» What you have to do
Format the lines of the items below as one numbered list, leaving out blank lines and the pictures.

» Information provided
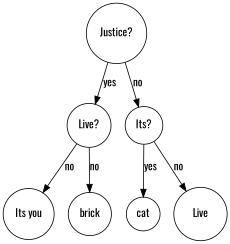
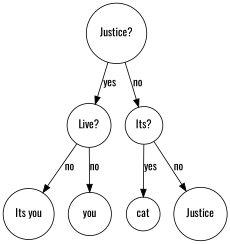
  digraph {
    fontname=Oswald
    node [fontname=Oswald shape=circle]
    edge [fontname=Oswald]
    n1 [label="Justice?"]
    "Live?"
    n3 [label="Its?"]
    "Its you"
-   brick
+   brick [label=you]
    cat
-   Justice [label=Live]
+   Justice
    n1 -> "Live?" [label=yes]
    n1 -> n3 [label=no]
    "Live?" -> "Its you" [label=no]
    "Live?" -> brick [label=no]
    n3 -> cat [label=yes]
    n3 -> Justice [label=no]
  }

» Task solution
1.   digraph {
2.     fontname=Oswald
3.     node [fontname=Oswald shape=circle]
4.     edge [fontname=Oswald]
5.     n1 [label="Justice?"]
6.     "Live?"
7.     n3 [label="Its?"]
8.     "Its you"
9. -   brick
10. +   brick [label=you]
11.     cat
12. -   Justice [label=Live]
13. +   Justice
14.     n1 -> "Live?" [label=yes]
15.     n1 -> n3 [label=no]
16.     "Live?" -> "Its you" [label=no]
17.     "Live?" -> brick [label=no]
18.     n3 -> cat [label=yes]
19.     n3 -> Justice [label=no]
20.   }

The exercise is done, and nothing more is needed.